The records below must be copied in full; omit the images.

[Recorded data]
<<<<

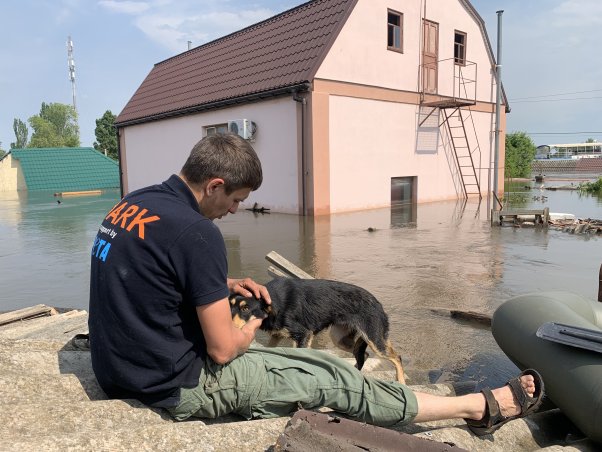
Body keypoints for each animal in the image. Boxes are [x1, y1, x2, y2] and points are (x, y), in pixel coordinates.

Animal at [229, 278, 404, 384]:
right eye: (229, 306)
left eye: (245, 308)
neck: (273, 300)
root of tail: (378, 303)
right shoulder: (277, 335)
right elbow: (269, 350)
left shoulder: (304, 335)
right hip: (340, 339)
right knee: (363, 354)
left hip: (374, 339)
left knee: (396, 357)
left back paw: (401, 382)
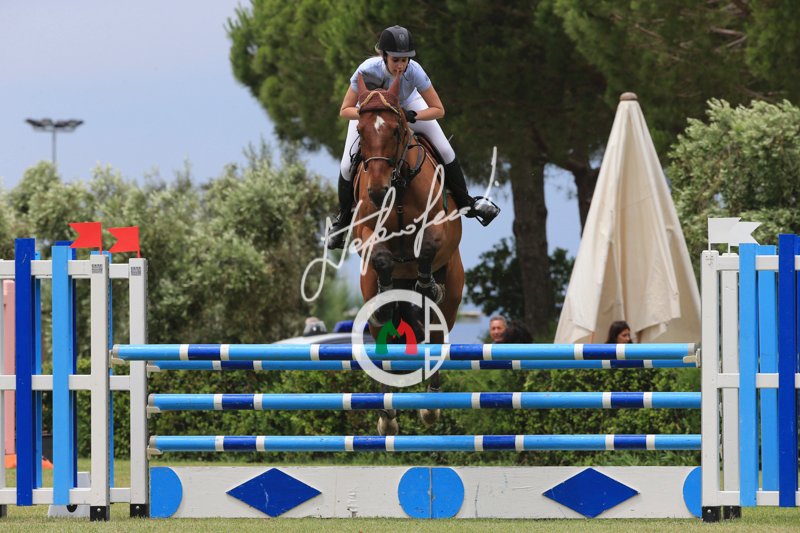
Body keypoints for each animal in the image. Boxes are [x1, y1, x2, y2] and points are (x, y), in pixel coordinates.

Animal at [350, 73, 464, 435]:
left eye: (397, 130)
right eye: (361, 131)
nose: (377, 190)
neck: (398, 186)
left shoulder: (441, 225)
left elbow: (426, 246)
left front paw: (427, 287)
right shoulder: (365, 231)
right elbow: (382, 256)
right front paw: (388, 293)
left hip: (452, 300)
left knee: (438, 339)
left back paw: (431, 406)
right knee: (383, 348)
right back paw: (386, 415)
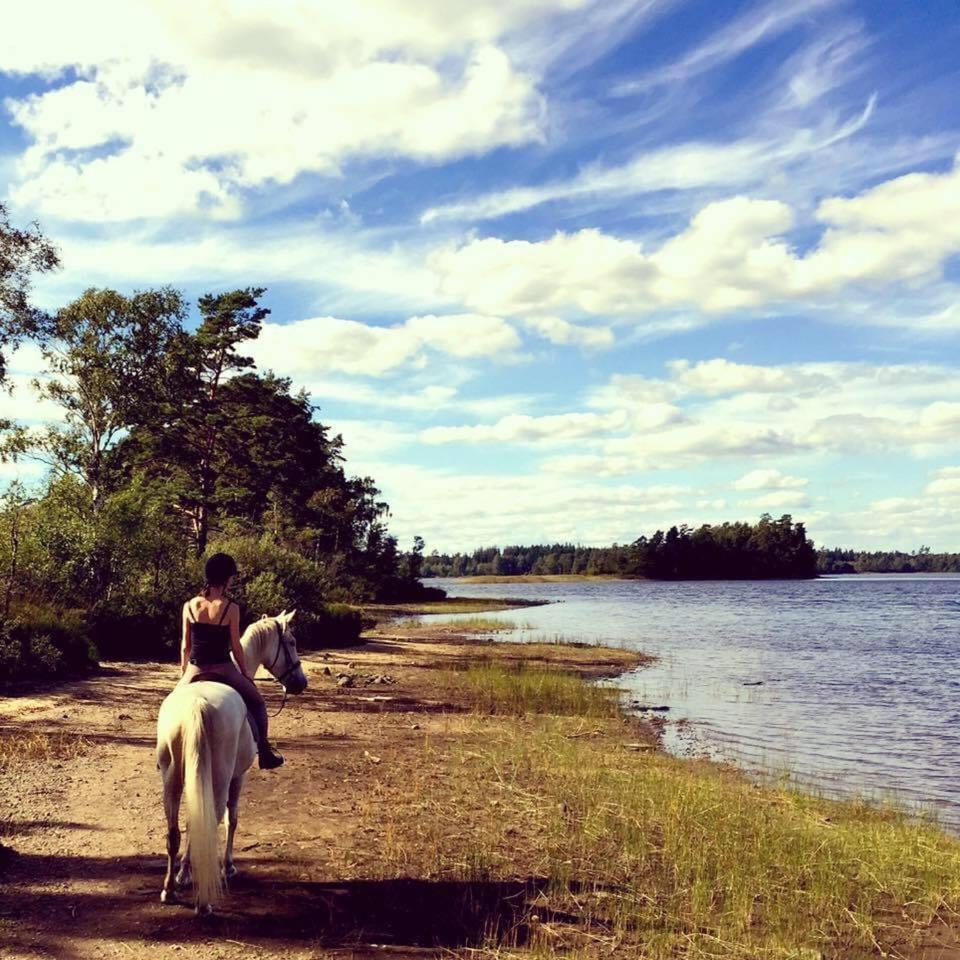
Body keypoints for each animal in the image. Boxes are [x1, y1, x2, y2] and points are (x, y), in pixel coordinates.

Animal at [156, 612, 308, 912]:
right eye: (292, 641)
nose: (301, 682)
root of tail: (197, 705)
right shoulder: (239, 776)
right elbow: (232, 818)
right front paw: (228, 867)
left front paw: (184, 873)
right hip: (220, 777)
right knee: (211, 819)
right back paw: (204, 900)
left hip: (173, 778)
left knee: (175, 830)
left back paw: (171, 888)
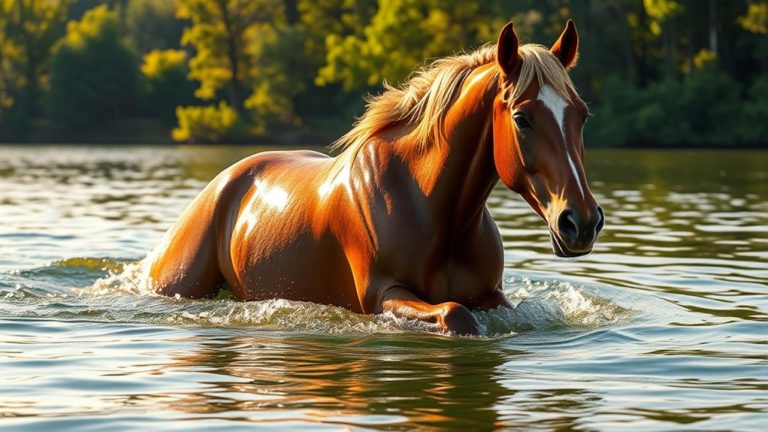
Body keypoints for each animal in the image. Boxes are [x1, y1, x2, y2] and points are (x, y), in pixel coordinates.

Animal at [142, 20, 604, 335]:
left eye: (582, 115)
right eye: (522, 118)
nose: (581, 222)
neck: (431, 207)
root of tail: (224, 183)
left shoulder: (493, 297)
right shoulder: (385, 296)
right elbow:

>>>>

TASK RESPONSE:
Body keypoints for each animal in the image. Boxes are [x1, y1, x2, y2] and points are (x, y), in pixel coordinates.

Animal at [229, 278, 404, 384]:
right eye: (229, 306)
left eye: (245, 308)
neck: (273, 300)
root of tail: (378, 303)
right shoulder: (277, 335)
right elbow: (269, 350)
left shoulder: (304, 335)
right hip: (340, 339)
right knee: (363, 354)
left hip: (374, 339)
left knee: (396, 357)
left back paw: (401, 382)
Body keypoints for each animal in the image. Boxes are [x1, y1, x2, y2] and points are (x, y), in pixel coordinates.

Animal at [350, 73, 464, 435]:
left eye: (397, 130)
right eye: (361, 131)
nose: (377, 190)
neck: (398, 186)
left shoulder: (441, 225)
left elbow: (426, 246)
left front paw: (427, 287)
right shoulder: (365, 231)
right elbow: (382, 256)
right front paw: (388, 293)
left hip: (452, 300)
left knee: (438, 339)
left back paw: (431, 406)
right knee: (383, 348)
right back paw: (386, 415)
Body keypoints for each animal in the image. Boxes are [x1, y1, x2, y2] and points are (x, y), in pixel coordinates.

Animal at [156, 612, 308, 912]:
right eye: (292, 641)
nose: (301, 682)
root of tail: (197, 705)
right shoulder: (239, 776)
right elbow: (232, 818)
right front paw: (228, 867)
left front paw: (184, 873)
right hip: (220, 777)
right knee: (211, 819)
right back paw: (204, 900)
left hip: (173, 778)
left knee: (175, 830)
left back paw: (171, 888)
Body keypoints for each animal in the image. Boxes are [x1, y1, x2, y2] and points are (x, y), in pixel coordinates.

Animal at [142, 20, 604, 335]:
left eye: (582, 115)
right eye: (522, 118)
nose: (581, 222)
neck: (431, 207)
root of tail: (224, 183)
left shoulder: (493, 297)
right shoulder: (385, 296)
right elbow:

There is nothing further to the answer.